I am honoured and delighted to be taking over as chair of the trustees of Mental Health Research UK (MHRUK). I am also a little daunted; Clair Chilvers will be a very hard act to follow. As you can see from her recent blog, with the help of one or two others, she essentially conjured the charity out of thin air back in 2008. Since then, she has devoted her considerable skills and much effort to making MHRUK the success it is today. I am sure that you will want to join me in thanking Clair for all that she has done for MHRUK. I am also very pleased (and relieved!) that she is staying on as a trustee and has agreed to work closely with me in the coming years.
Of course, Clair has not done this on her own. She has been guided by our trustees and supported by a small and extremely dedicated group of volunteers. These, and particularly David Riggs our administrator, have been the beating heart of the charity. The fact that MHRUK is entirely run by volunteers means that we may sometimes struggle to appear slick and corporate, but crucially it means that, unlike many other charities, we are able to ensure that over 95% of the value of donations go into funding research.
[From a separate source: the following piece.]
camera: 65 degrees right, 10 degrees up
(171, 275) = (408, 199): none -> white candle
Who am I? I am an academic psychiatrist employed by Cardiff University. I have been researching the causes of mental illnesses, particularly schizophrenia, for most of my career and was head of a large academic department for over 20 years. I also worked as a consultant psychiatrist in the NHS for many years so have some insight into the impact that these conditions can have on individuals and their families. Although much of my research has been fairly biological, I believe that a proper understanding of the causes of mental illnesses and the development of better treatments and therapies requires research to encompass biological, psychological and social factors. MHRUK has always supported projects across a broad range of disciplines and I envisage that this will continue.
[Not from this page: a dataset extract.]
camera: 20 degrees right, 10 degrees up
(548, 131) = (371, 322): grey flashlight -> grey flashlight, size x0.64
My belief is that MHRUK should also continue its mission of building capacity in mental health research by supporting PhD students and early career researchers from a range of different backgrounds. We will continue in our aim to support excellent students working in the best departments on the best projects. We will also continue to involve those with lived experience of mental illness in our work, aided by Vanessa Pinfold and the McPin Foundation.
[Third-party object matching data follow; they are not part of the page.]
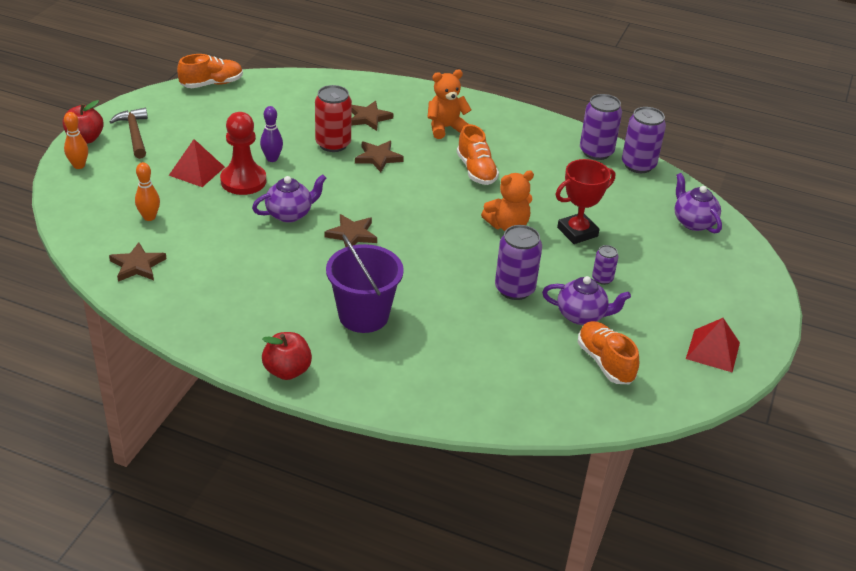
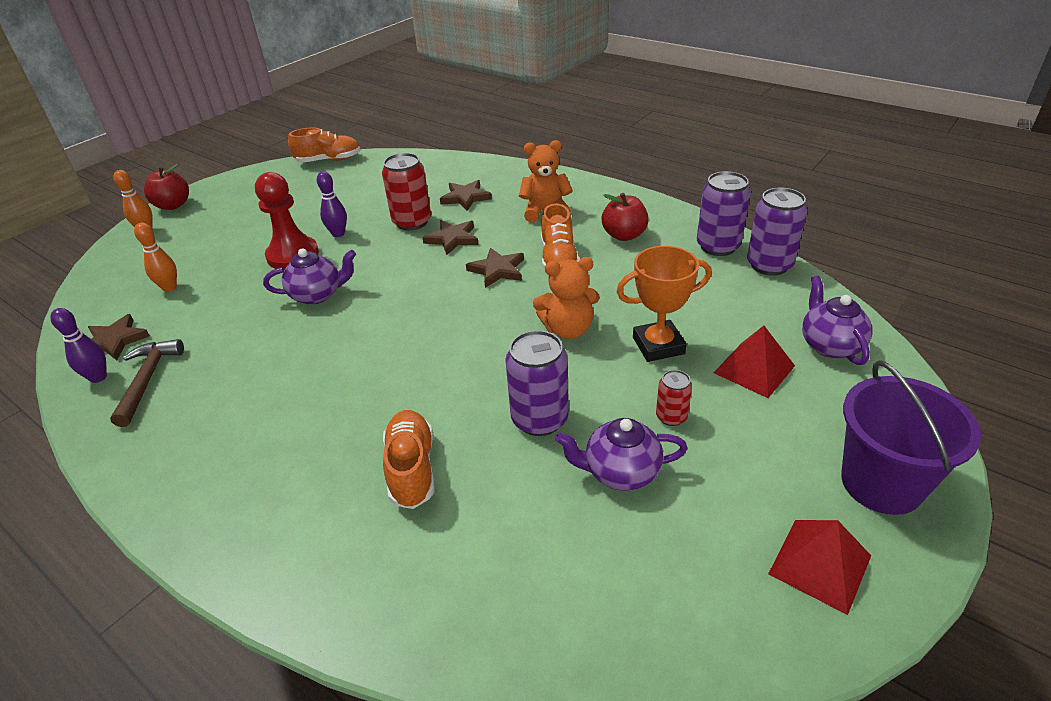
camera: 20 degrees right, 0 degrees up
(134, 134) = (221, 203): brown hammer -> brown hammer (147, 380)
(149, 294) = (98, 377): none -> purple bowling pin
(197, 171) = (253, 242): red pyramid -> red pyramid (754, 369)
(287, 371) = (174, 507): red apple -> red apple (624, 235)
(352, 234) = (371, 325): brown star -> brown star (497, 270)
(363, 315) = (321, 435): purple bucket -> purple bucket (881, 483)
(577, 232) = (658, 345): red trophy -> orange trophy
(581, 315) = (620, 472): purple teapot -> purple teapot turned 150 degrees clockwise
(602, 279) = (671, 417): purple can -> red can
(605, 362) = (630, 560): orange shoe -> orange shoe (412, 469)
I do have some plans though. First, I would like to actively involve a younger and more diverse group of academics in our work by appointing them to a new Scientific Committee. I see this as essential for a number of reasons: to engage a broader range of opinions and experiences in our funding decisions; to publicise our work in academic and other communities more widely; and to lay broader and deeper foundations for our future development. Second, I would like us to develop our plans for financial sustainability in the medium to long term. This is not say that we are under any financial threat at present. Indeed, thanks to the amazing efforts of our supporters we are currently in a strong position despite the challenges of the current pandemic. But the future is uncertain given the economic impact of COVID and we cannot be complacent. The other side of the coin is that society has become much more aware of the need for mental health research, and I am hoping that we can find new and innovative ways to raise funds and increase the amount of research we can fund.
I wanted to end by thanking all of our loyal supporters who have done so much to help us get to where we are now and, more importantly, to help us fund and develop the next generation of mental health researchers. There is so much to do, and so many opportunities to improve the outlook for those with mental illnesses. I look forward to getting to know many of you better over the coming years and working with you to realise our ambitions.